[bitc-dev] BitC Records

[Jonathan S. Shapiro]

On Thu, 2004-12-23 at 19:53 -0500, Swaroop Sridhar wrote:
> In the presence of Record Polymorphism, What is the type of x in
> 
> fun x => If  (f ()) then x.a else x.b  ?
> 
> It should actually be:
> 
> [_={a:_} or _={b:_}]
> 
> Do we handle this case, or do we make the conservative assumption that x 
> should be of type _={a:_, b:_}?

PLEASE let's stop writing ML syntax to describe BitC questions. It will
lead us badly astray!

I believe you mean:

(lambda (x) (if (f) x.a x.b))

The correct question, I think, is what is the type of 'x'. In BitC, the
two legs of an 'if' are required to return the same type. Thus, the type
of the fields 'a' and 'b' must be the same. Therefore (if I may invent a
syntax) the type of the lambda must be:

  [{..., a:'a, ..., b:'a, ...} or
   {..., b:'a, ..., a:'a, ...}] => 'a

where '...' means any number (including zero) of fields.

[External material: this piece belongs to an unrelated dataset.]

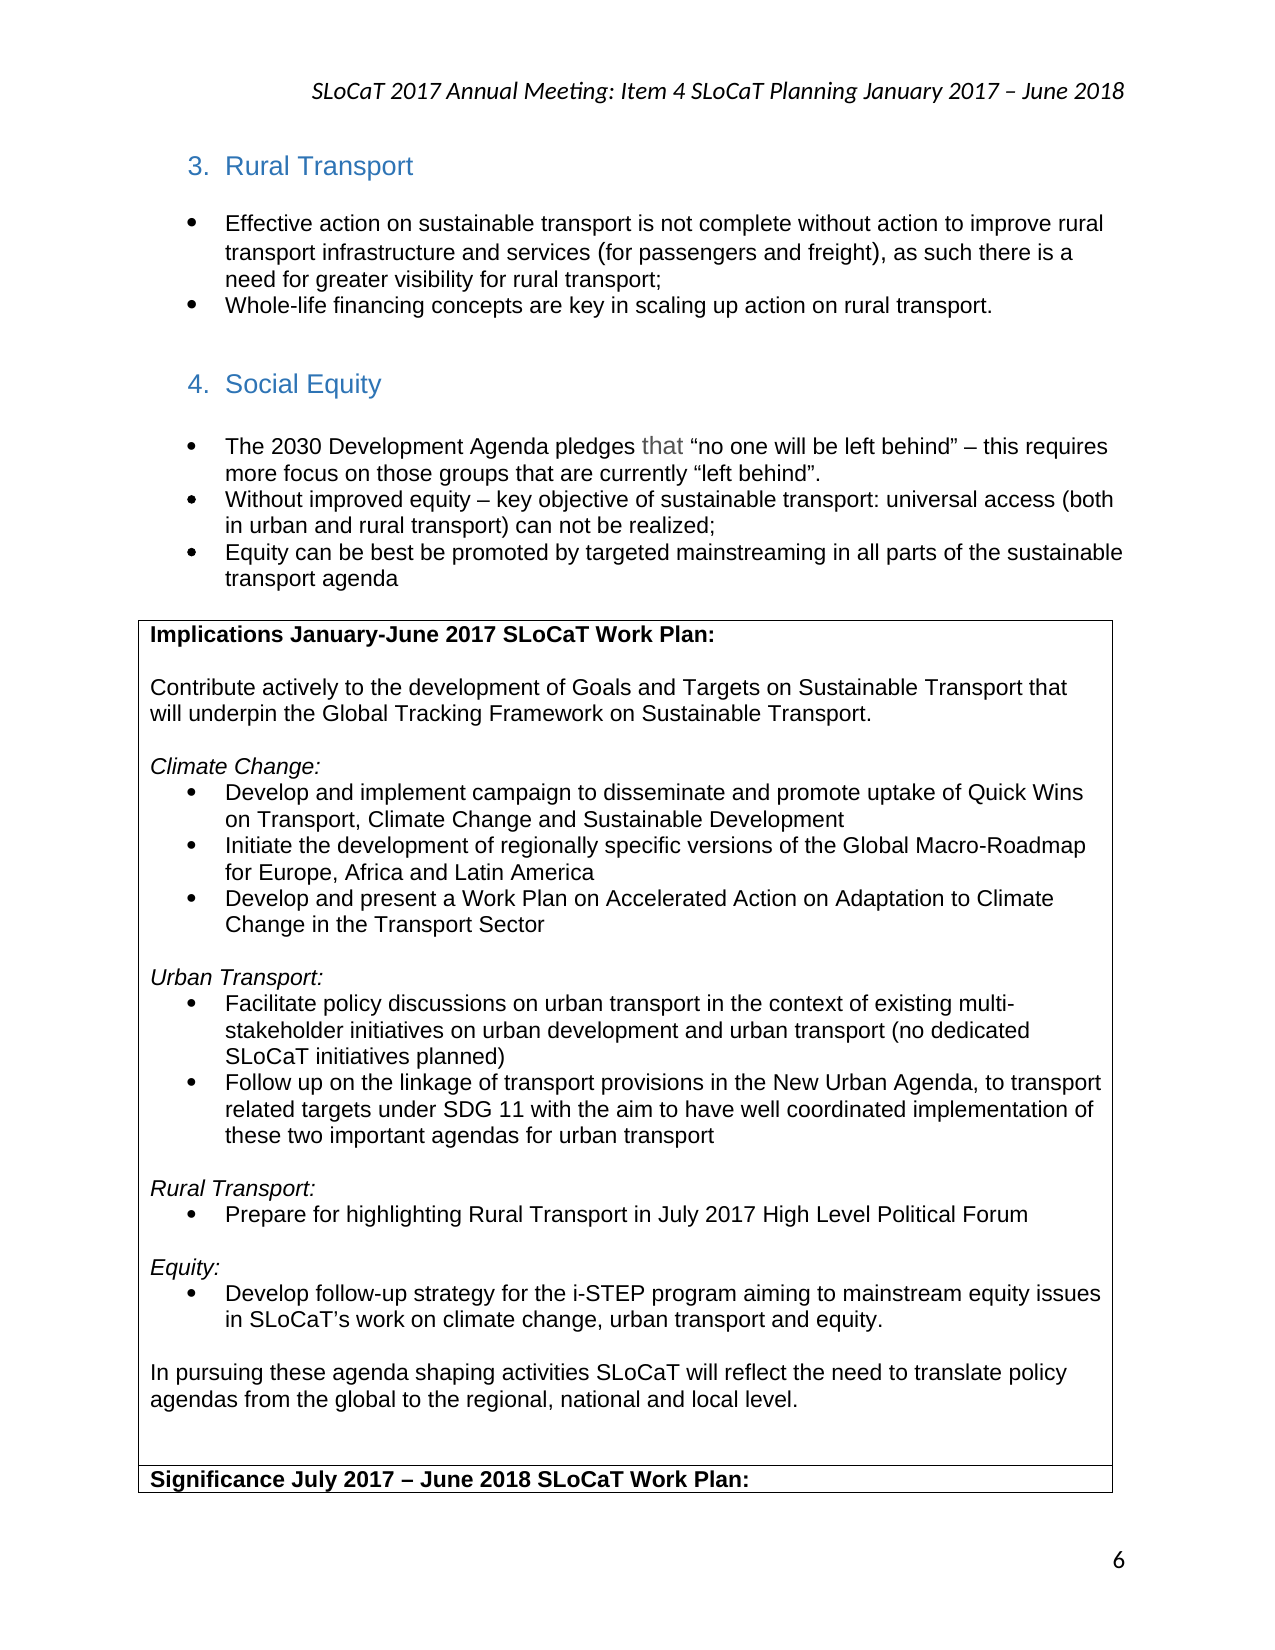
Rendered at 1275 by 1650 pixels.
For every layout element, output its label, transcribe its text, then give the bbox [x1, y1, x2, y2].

Note, however, that ML explicitly does NOT do polymorphism for 'fn'
forms!

> Again, field-order should not be specified. So we may want to modify out 
> tree of types in the following way (if at all it is feasible):
> 
> 	.
> 	.
> 	.
>       _={* a:_, b:_} // * means that the record
>   	|		has fields a and b in no
> 	|		particular order
> 	|
>      -------------------
>      |	               |
> _={a:_, b:_}        _={b:_ , a:_}   // Combinations of
> 					ordered fields
> 					will be subtypes

I really hope that this isn't necessary.

> So, the above function will have the type _={* a:_, b:_}.

I think that it should be viewed as a union type, rather than as an
underspecified type.


shap
-- 
Jonathan S. Shapiro <shap at eros-os.org>